All comments on this page are subject to our Terms of Use and do not necessarily reflect the views of the Examiner or its staff. Comment box is limited to 250 words.

StargazerInSavannah

Aug 5, 2009

I am expecting that this Administration will soon find a quick way to dispose our national wealth, which seems to be his primary mission in life.
I visualize whatever gold might be left being lashed to pallets and being prepared for an air drop.
The Messiah will then direct that all Air Force transports be redirected to form the longest transport tail in history.
Pallets will be loaded on aircraft and flown to Hawaii where their loads will be dropped into Kilauea.
Thus, O will have quickly destroyed our gold reserves in mere hours.
Much quicker that Cash for Clunkers and will free the storage areas at Fort Knox so they can be turned into luxury homes for Gitmo detainees.

 

MATT

Aug 6, 2009

IF YOU STARTED COUNTING THE MOMENT YOU WERE BORN, TO THE MOMENT OF YOUR DEATH, YOUR WOULD NOT BE ABLE TO COUNT TO 1 TRILLION.....

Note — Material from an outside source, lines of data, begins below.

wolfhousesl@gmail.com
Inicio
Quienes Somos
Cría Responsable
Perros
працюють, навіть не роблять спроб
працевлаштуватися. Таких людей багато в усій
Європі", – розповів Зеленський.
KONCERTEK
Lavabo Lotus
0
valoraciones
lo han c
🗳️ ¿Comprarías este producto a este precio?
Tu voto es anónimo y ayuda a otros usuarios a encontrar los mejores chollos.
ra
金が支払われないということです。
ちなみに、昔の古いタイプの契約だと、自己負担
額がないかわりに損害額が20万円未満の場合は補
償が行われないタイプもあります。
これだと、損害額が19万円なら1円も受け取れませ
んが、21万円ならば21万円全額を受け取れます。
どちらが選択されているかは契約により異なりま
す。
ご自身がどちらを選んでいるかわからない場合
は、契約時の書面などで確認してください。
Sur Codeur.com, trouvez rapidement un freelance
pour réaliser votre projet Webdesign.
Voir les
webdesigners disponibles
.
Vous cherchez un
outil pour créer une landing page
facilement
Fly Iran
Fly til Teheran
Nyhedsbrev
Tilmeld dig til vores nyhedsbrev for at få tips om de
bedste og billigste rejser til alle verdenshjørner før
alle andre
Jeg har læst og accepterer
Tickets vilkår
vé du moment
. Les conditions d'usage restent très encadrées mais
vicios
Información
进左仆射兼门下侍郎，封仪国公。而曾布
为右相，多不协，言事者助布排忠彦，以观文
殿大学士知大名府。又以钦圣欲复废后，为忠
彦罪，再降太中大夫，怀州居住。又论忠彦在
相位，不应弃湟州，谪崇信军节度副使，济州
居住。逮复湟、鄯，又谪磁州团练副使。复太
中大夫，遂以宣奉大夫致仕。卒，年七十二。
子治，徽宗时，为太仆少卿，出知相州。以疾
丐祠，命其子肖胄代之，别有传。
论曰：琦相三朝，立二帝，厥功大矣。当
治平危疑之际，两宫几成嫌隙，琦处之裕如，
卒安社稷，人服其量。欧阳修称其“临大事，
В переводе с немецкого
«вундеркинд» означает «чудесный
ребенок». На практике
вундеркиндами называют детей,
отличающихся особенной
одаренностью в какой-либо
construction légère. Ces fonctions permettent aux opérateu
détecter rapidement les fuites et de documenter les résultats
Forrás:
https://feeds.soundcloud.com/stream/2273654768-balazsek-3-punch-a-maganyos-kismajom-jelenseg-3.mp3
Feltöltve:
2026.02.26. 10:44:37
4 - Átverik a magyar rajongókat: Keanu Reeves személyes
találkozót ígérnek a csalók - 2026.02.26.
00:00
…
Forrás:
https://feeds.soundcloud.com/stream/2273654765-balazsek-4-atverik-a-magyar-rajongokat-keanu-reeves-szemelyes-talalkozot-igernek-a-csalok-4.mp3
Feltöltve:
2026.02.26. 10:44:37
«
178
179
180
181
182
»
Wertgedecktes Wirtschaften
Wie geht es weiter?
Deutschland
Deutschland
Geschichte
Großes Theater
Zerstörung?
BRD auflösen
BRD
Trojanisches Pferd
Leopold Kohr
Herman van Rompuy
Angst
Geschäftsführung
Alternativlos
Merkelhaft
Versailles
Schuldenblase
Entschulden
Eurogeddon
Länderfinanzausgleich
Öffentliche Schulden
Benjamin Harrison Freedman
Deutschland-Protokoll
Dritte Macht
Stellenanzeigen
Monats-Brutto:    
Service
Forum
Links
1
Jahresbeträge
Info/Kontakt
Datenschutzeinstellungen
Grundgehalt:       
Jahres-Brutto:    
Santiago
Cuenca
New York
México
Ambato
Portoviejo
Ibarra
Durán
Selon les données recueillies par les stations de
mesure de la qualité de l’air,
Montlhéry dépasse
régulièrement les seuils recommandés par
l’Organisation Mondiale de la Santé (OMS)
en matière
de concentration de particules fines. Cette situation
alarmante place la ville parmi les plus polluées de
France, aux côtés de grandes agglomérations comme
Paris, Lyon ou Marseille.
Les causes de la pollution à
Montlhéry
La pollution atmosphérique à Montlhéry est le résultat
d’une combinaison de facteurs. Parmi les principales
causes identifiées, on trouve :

"I DOUBT, THEREFOR I THINK. I THINK, THEREFOR I AM."

 

fiduciary doodie

Aug 6, 2009

There are 41,328 square miles in Ohio - the total number of acres in a square mile is 640. Therefore:

41,328 x 640 = 26449920 acres

2 million football fields with endzones is 2,720,000 million acres.

so you can carpet side by side end to end the whole state of Ohio with one dollare bills and still have 100k leftover, of course there is not enough time in sometones life to do this because (take wind out of the equation) if it took you 3 seconds to lay down one dollar then to cover just the state of Ohio it would take you 95,130 years at 24 hours a day 365 a year to lay down one trillion......

 

John Dunshee

Aug 7, 2009

"Thus, O will have quickly destroyed our gold reserves in mere hours."

Do we really have gold reserves now?

I thought that Nixon took us off the gold standard when he discovered that Goldfinger had stolen all the gold from Ft Knox in 1967. (The movie was just a clever diversion by the LBJ administration.)